Being a Hospitalist


As a hospitalist my main weapons are not scalpels or catheters or ET tubes. I’m not pulling 13 hour days in the OR or performing back to back intubations in the ICU. My arsenal relies on my knowledge, my communication skills and my documentation skills.

Hospitalist medicine is still a rather new area of practice, having been around only for a few decades. It may be frustrating as a patient to know you won’t see your personal physician in the hospital, but that also frees up your doctor to devote more time to his or her office patients. Since we are all trained in general medicine in either Internal Medicine or Family Medicine, our job is to know a little bit of everything. I love being able to take a global view of my patients and their health, as opposed to specializing in any one arena. One of my favorite aspects of being a physician is sorting through a complex patient and trying to bring the entire picture into focus.

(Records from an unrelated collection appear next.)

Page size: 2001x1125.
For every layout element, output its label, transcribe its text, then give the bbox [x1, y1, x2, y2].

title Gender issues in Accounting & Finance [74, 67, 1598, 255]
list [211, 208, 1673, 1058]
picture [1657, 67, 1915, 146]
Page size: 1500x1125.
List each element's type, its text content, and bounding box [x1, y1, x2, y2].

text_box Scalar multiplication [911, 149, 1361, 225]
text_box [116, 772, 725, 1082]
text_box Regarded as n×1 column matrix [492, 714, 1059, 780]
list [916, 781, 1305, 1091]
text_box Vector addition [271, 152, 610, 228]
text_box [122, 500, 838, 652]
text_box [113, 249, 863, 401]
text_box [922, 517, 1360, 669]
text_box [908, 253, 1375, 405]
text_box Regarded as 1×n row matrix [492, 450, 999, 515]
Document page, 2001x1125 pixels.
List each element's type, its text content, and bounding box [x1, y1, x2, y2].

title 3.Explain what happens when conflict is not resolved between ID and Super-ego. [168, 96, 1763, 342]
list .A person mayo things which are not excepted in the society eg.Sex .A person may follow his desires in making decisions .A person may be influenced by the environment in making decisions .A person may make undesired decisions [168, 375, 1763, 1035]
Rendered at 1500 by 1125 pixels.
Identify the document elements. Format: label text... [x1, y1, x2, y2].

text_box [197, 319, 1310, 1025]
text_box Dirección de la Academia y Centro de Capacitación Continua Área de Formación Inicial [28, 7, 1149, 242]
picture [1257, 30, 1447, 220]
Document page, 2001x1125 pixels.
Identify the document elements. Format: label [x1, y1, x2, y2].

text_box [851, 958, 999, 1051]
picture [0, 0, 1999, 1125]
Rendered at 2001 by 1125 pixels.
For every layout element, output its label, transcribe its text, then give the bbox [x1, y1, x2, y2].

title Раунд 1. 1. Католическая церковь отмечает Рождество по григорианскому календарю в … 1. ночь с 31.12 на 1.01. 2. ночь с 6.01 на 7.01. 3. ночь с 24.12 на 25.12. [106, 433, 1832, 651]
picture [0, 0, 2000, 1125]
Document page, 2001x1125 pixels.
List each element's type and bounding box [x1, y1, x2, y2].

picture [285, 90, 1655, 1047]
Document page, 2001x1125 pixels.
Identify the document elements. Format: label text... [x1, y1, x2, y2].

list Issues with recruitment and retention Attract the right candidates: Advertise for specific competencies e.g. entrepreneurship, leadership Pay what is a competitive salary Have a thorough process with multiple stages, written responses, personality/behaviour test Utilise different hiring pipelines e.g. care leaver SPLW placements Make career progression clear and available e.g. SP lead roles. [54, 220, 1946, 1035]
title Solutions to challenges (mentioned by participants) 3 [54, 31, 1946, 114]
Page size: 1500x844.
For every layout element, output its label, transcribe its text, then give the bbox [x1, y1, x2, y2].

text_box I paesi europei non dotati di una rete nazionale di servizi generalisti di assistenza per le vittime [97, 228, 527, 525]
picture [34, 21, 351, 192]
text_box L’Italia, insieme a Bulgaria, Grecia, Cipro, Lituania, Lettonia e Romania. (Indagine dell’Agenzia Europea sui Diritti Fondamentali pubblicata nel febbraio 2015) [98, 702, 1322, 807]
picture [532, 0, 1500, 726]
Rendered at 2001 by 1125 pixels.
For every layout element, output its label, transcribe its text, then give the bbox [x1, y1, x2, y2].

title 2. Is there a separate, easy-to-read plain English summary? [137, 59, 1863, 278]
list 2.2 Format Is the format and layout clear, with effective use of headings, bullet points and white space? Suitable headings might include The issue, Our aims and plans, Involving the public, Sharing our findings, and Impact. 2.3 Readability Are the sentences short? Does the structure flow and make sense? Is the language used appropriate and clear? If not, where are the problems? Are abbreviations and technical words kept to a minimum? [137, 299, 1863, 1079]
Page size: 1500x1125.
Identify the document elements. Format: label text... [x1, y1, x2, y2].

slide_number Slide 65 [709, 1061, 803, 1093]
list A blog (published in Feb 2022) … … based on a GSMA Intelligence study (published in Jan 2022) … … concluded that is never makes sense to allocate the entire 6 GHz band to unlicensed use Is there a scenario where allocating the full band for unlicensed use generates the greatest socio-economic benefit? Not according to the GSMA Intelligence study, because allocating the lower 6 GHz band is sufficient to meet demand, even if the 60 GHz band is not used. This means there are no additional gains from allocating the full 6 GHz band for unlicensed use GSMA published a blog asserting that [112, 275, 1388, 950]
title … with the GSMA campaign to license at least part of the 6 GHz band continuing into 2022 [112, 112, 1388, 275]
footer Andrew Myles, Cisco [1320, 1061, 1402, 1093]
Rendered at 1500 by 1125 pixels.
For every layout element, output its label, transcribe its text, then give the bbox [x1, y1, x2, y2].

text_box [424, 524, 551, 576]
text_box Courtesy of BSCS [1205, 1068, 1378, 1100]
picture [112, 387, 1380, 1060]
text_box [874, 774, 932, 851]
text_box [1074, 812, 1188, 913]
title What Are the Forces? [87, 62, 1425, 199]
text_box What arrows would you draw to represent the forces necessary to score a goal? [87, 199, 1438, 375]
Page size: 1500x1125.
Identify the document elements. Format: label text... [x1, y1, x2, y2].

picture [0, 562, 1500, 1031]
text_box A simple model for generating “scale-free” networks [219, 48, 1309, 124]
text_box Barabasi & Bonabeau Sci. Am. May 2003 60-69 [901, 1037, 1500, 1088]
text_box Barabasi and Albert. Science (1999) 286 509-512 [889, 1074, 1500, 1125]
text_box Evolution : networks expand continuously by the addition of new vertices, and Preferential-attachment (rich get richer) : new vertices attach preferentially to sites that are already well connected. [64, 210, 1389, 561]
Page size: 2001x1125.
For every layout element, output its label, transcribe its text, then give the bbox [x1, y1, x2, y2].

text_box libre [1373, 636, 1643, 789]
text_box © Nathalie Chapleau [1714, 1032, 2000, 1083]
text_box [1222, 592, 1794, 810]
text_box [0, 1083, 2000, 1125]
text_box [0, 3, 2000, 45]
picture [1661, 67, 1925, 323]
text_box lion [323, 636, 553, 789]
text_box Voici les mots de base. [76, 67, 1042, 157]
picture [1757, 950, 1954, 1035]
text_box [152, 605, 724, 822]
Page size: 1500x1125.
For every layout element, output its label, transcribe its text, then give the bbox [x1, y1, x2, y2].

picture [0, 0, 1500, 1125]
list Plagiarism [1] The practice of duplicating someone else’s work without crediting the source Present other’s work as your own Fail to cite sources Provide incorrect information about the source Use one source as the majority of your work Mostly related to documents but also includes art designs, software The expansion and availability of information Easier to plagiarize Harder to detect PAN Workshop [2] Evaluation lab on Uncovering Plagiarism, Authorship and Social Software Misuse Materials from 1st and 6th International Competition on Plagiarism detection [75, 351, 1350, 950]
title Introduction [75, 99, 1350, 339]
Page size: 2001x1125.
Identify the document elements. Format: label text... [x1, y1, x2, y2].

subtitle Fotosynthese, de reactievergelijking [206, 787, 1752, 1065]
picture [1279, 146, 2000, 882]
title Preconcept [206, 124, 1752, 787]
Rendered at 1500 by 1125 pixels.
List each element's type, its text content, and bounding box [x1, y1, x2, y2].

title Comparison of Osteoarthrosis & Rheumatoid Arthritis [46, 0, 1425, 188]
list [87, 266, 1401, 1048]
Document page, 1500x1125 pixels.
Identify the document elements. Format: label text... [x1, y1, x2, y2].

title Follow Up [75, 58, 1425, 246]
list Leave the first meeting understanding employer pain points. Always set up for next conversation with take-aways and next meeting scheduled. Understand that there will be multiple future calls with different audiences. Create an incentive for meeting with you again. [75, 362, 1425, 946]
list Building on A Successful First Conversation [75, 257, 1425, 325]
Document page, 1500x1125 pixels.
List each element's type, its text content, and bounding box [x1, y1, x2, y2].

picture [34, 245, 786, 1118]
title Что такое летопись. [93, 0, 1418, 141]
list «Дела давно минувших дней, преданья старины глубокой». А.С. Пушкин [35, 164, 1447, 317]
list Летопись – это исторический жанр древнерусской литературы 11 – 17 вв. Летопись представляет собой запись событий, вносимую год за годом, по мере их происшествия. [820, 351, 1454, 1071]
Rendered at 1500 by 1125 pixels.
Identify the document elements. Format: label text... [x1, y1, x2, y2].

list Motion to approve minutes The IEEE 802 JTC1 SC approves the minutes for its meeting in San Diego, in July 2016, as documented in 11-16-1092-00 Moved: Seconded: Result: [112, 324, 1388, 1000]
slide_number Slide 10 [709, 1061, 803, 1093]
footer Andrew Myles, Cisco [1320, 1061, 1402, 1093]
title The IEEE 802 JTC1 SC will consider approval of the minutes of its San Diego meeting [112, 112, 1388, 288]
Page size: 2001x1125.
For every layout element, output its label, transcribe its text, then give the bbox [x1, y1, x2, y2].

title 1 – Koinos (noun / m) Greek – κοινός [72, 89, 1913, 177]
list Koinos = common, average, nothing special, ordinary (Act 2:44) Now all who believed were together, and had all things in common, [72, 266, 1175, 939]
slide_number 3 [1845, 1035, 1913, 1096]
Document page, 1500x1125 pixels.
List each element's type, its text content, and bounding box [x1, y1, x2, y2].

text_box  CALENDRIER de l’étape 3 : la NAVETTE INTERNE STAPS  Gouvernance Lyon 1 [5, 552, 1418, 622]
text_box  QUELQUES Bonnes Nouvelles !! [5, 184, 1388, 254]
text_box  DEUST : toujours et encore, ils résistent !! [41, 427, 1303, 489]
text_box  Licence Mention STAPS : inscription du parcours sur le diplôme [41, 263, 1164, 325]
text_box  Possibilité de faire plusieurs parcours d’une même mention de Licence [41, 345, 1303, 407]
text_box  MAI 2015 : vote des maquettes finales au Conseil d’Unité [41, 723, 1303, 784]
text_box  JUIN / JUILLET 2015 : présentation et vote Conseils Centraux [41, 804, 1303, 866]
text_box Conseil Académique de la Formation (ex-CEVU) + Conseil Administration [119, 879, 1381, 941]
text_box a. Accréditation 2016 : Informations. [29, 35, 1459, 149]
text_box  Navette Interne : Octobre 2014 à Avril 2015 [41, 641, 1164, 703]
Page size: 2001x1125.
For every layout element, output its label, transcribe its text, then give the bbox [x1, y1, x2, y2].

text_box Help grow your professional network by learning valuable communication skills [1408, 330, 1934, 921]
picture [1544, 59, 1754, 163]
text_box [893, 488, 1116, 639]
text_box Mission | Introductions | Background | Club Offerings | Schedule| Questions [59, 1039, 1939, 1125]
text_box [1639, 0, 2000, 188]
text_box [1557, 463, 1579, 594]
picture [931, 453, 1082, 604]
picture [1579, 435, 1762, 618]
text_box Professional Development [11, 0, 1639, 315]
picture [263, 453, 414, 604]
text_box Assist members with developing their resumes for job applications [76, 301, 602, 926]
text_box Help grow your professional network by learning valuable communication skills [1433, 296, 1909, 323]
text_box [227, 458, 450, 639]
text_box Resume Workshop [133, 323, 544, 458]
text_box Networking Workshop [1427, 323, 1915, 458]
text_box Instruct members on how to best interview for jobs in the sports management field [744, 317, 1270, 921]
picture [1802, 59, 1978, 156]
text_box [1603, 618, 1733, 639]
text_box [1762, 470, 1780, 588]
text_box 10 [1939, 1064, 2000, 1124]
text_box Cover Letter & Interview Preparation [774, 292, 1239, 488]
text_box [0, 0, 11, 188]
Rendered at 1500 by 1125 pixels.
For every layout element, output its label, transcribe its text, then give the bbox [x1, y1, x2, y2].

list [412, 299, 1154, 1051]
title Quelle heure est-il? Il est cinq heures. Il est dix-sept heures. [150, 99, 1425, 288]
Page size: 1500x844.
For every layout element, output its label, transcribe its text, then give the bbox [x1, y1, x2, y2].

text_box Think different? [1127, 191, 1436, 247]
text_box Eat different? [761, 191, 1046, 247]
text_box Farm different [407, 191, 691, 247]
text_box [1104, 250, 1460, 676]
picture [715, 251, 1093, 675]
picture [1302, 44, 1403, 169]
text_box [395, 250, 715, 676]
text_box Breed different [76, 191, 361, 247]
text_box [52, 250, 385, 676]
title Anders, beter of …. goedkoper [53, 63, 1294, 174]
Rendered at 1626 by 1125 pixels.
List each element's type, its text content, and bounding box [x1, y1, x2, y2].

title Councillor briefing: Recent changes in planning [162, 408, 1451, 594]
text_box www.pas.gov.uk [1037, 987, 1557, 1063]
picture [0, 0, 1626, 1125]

There isn’t anything like the feeling you get when you clinch an elusive diagnosis and get the patient stated on the right path.

Documentation is the lifeblood of hospitalist medicine. We weave the stories of our patients lives and maladies into electronic records. Our words determine how sick someone is considered to be by the insurance company and if they will pay for and reimburse the hospital for our treatment. A simple turn of phrase and semantics can lead to a major reconfiguration of someone’s severity of illness. You learn very quickly the power of your words and how they can alter the shape of your patients’ lives.
Our profession as hospitalists really comes to life at the bedside. At the bedside I’m able to use my words to comfort, to heal, to reassure, to clarify and explain, to make the difficult to understand simple and accessible. In a few short minutes I can go from never having met a patient to gaining their trust, easing their anxiety, and providing them a clear course of action. It’s not always easy. Sometimes there is no answer for the patient’s complaints. Sometimes the tests come back with unexpected, life- changing results. Sometimes the answers we find are not what the patient wants to hear. In its these moments at the bedside that I always remember why I chose to become a physician. That connection you make with a patient, whether you’ve known them 5 minutes or 50 years, it transcends science and data and medicine. It simply goes back to human connection. That connection is the root of everything I do. I am so grateful for the opportunities this job provides me to do it again and again, day after day.